-- Job item --
When you reproduce the entries below, keep each one exact and drop any pictures.

-- Source material --
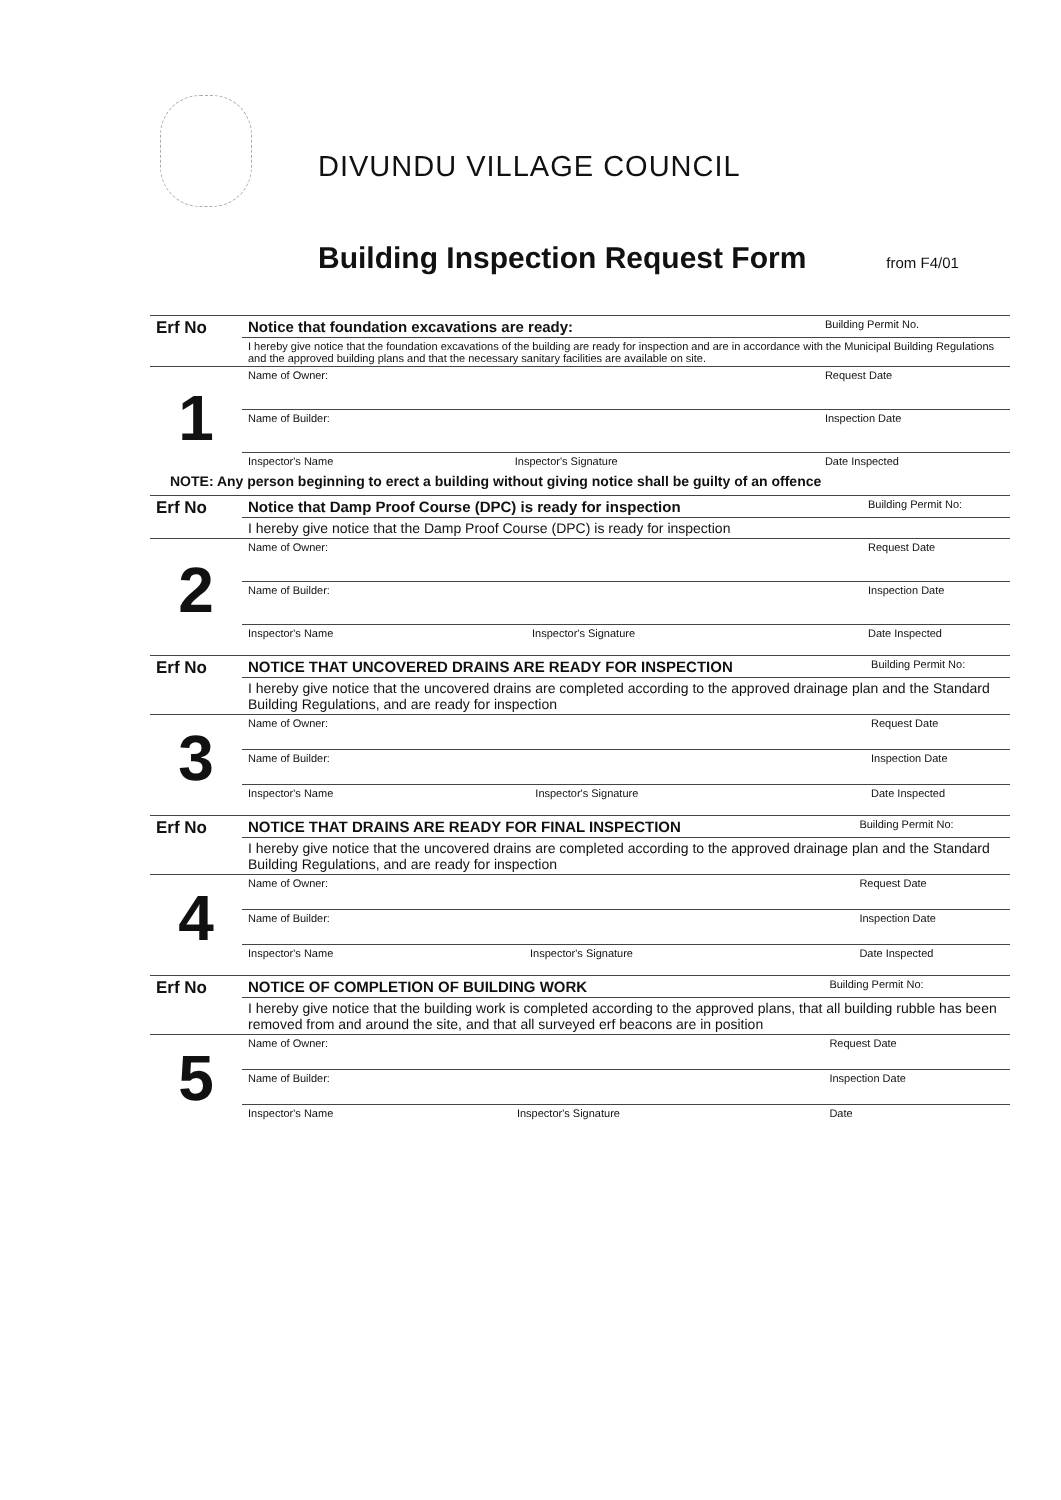DIVUNDU VILLAGE COUNCIL
Building Inspection Request Form
from F4/01
| Erf No | Notice that foundation excavations are ready: | | Building Permit No. |
| | I hereby give notice that the foundation excavations of the building are ready for inspection and are in accordance with the Municipal Building Regulations and the approved building plans and that the necessary sanitary facilities are available on site. | | |
| 1 | Name of Owner: | | Request Date |
| | Name of Builder: | | Inspection Date |
| | Inspector's Name | Inspector's Signature | Date Inspected |
NOTE: Any person beginning to erect a building without giving notice shall be guilty of an offence
| Erf No | Notice that Damp Proof Course (DPC) is ready for inspection | | Building Permit No: |
| | I hereby give notice that the Damp Proof Course (DPC) is ready for inspection | | |
| 2 | Name of Owner: | | Request Date |
| | Name of Builder: | | Inspection Date |
| | Inspector's Name | Inspector's Signature | Date Inspected |
| Erf No | NOTICE THAT UNCOVERED DRAINS ARE READY FOR INSPECTION | | Building Permit No: |
| | I hereby give notice that the uncovered drains are completed according to the approved drainage plan and the Standard Building Regulations, and are ready for inspection | | |
| 3 | Name of Owner: | | Request Date |
| | Name of Builder: | | Inspection Date |
| | Inspector's Name | Inspector's Signature | Date Inspected |
| Erf No | NOTICE THAT DRAINS ARE READY FOR FINAL INSPECTION | | Building Permit No: |
| | I hereby give notice that the uncovered drains are completed according to the approved drainage plan and the Standard Building Regulations, and are ready for inspection | | |
| 4 | Name of Owner: | | Request Date |
| | Name of Builder: | | Inspection Date |
| | Inspector's Name | Inspector's Signature | Date Inspected |
| Erf No | NOTICE OF COMPLETION OF BUILDING WORK | | Building Permit No: |
| | I hereby give notice that the building work is completed according to the approved plans, that all building rubble has been removed from and around the site, and that all surveyed erf beacons are in position | | |
| 5 | Name of Owner: | | Request Date |
| | Name of Builder: | | Inspection Date |
| | Inspector's Name | Inspector's Signature | Date |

-- Output for this task --
DIVUNDU VILLAGE COUNCIL
Building Inspection Request Form
from F4/01
| Erf No | Notice that foundation excavations are ready: | | Building Permit No. |
| | I hereby give notice that the foundation excavations of the building are ready for inspection and are in accordance with the Municipal Building Regulations and the approved building plans and that the necessary sanitary facilities are available on site. | | |
| 1 | Name of Owner: | | Request Date |
| | Name of Builder: | | Inspection Date |
| | Inspector's Name | Inspector's Signature | Date Inspected |
NOTE: Any person beginning to erect a building without giving notice shall be guilty of an offence
| Erf No | Notice that Damp Proof Course (DPC) is ready for inspection | | Building Permit No: |
| | I hereby give notice that the Damp Proof Course (DPC) is ready for inspection | | |
| 2 | Name of Owner: | | Request Date |
| | Name of Builder: | | Inspection Date |
| | Inspector's Name | Inspector's Signature | Date Inspected |
| Erf No | NOTICE THAT UNCOVERED DRAINS ARE READY FOR INSPECTION | | Building Permit No: |
| | I hereby give notice that the uncovered drains are completed according to the approved drainage plan and the Standard Building Regulations, and are ready for inspection | | |
| 3 | Name of Owner: | | Request Date |
| | Name of Builder: | | Inspection Date |
| | Inspector's Name | Inspector's Signature | Date Inspected |
| Erf No | NOTICE THAT DRAINS ARE READY FOR FINAL INSPECTION | | Building Permit No: |
| | I hereby give notice that the uncovered drains are completed according to the approved drainage plan and the Standard Building Regulations, and are ready for inspection | | |
| 4 | Name of Owner: | | Request Date |
| | Name of Builder: | | Inspection Date |
| | Inspector's Name | Inspector's Signature | Date Inspected |
| Erf No | NOTICE OF COMPLETION OF BUILDING WORK | | Building Permit No: |
| | I hereby give notice that the building work is completed according to the approved plans, that all building rubble has been removed from and around the site, and that all surveyed erf beacons are in position | | |
| 5 | Name of Owner: | | Request Date |
| | Name of Builder: | | Inspection Date |
| | Inspector's Name | Inspector's Signature | Date |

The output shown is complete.